The concept of distributed storage in original solution has also gradually been replaced by decentralized cloud storage. Wang Donglin believes that “no matter which stage the storage industry has developed, it’s always a natural continuation of classic solution.”
Implementation Challenge
According to the incomplete statistics issued by EastShore, there are nearly 10 blockchain projects which focus on decentralized storage as the core concept. Although some have not yet been implemented, they have become so popular and attractive that even the phenomenon of miner fraud has already appeared.
Wang Donglin said that the relationship between the project side and the miner manufacturer is somewhat similar to Google search and the websites. On the one hand, in order to make the website content more easily accessed by Google engine, some people will optimize the SEO of websites. On the other hand, Google also hopes to provide users with more accurate and high-quality content. That doesn’t matter at all.”
“In general, the emergence of professional miners will indeed have a positive effect on the ecology of entire decentralized storage project.” However, whether the performance of the miners can meet the claimed level, we should only “wait and see”.
Compared with the original plan, the advantage of decentralized storage solution is obvious, but as a blockchain project dedicated to 2B enterprise-level services, the implementation will become a big challenge.
As for enterprises, what they care most should be whether the storage services will become cheaper with less costs. They haven’t fully aware of the meaning of blockchain storage.
However, we have seen the necessity of blockchain storage in various news such as “Tencent cloud may suffer from data loss of startup companies due to Aliyun failure.”
But no matter how attractive the blockchain becomes, the implementation should be the key factor.

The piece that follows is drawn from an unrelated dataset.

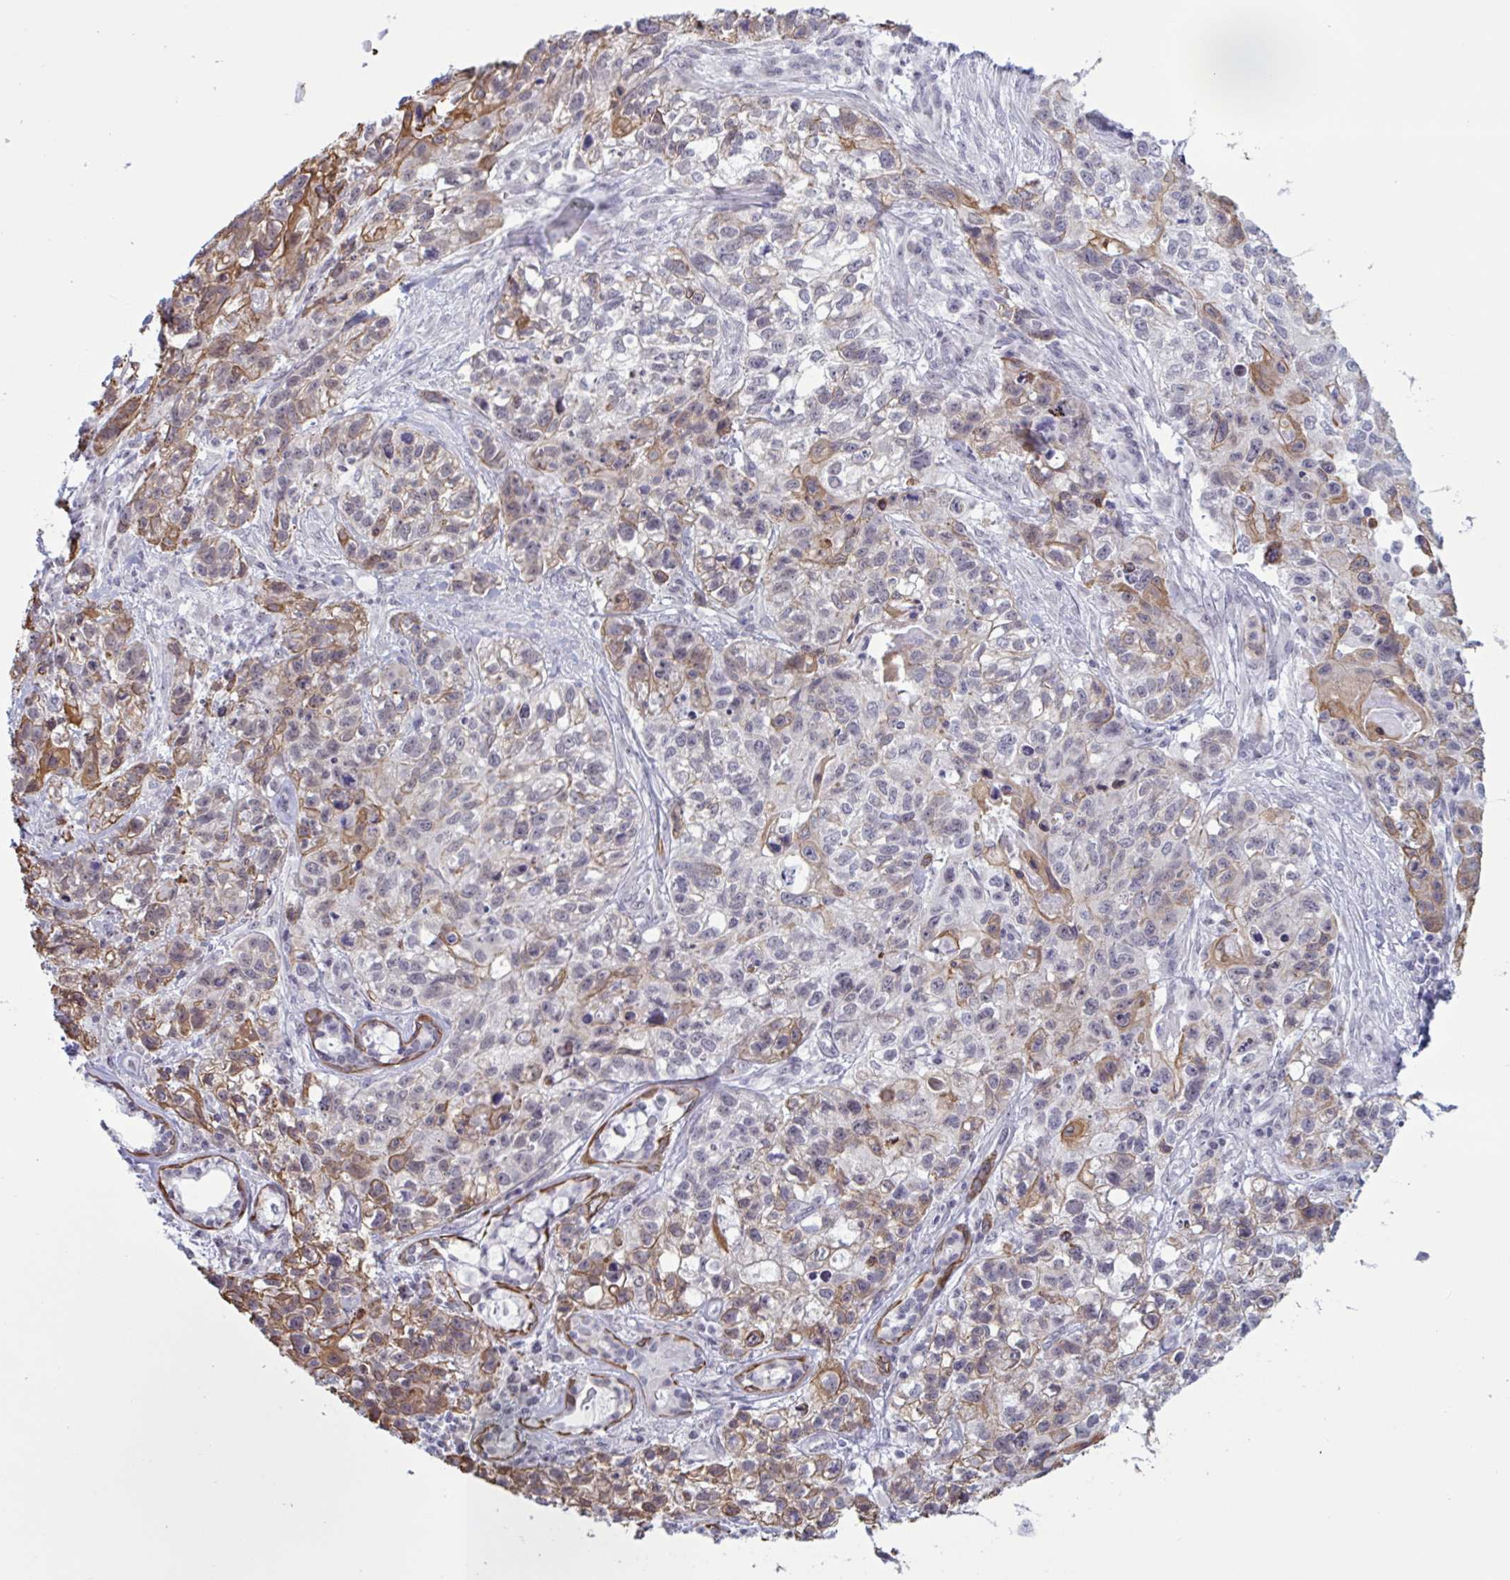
{"staining": {"intensity": "moderate", "quantity": "25%-75%", "location": "cytoplasmic/membranous"}, "tissue": "lung cancer", "cell_type": "Tumor cells", "image_type": "cancer", "snomed": [{"axis": "morphology", "description": "Squamous cell carcinoma, NOS"}, {"axis": "topography", "description": "Lung"}], "caption": "Approximately 25%-75% of tumor cells in human lung squamous cell carcinoma reveal moderate cytoplasmic/membranous protein staining as visualized by brown immunohistochemical staining.", "gene": "PRMT6", "patient": {"sex": "male", "age": 74}}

Many documents hyping decentralized storage projects usually emphasize the original sin of the centralized system, declare that decentralization is safer than centralized storage, Wang Donglin believes that it’s wrong as a matter of fact. “Without data encryption, the decentralized solution in which the user’s data are exposed will have less security.”
Moreover, in the industry there’s also another problem of “dilemma of encryption and deduplication”. According to Wang Donglin, some project has made breakthrough in the regard, “TruPrivacy technology can achieve zero-knowledge encryption and cross-user deduplication.”
“The whole industry hasn’t reached the level of fierce competition. I hope that more similar projects can form alliance so that the whole industry can develop together and eventually compete with the centralized organizations such like Amazon.” Wang Donglin said with full confidence.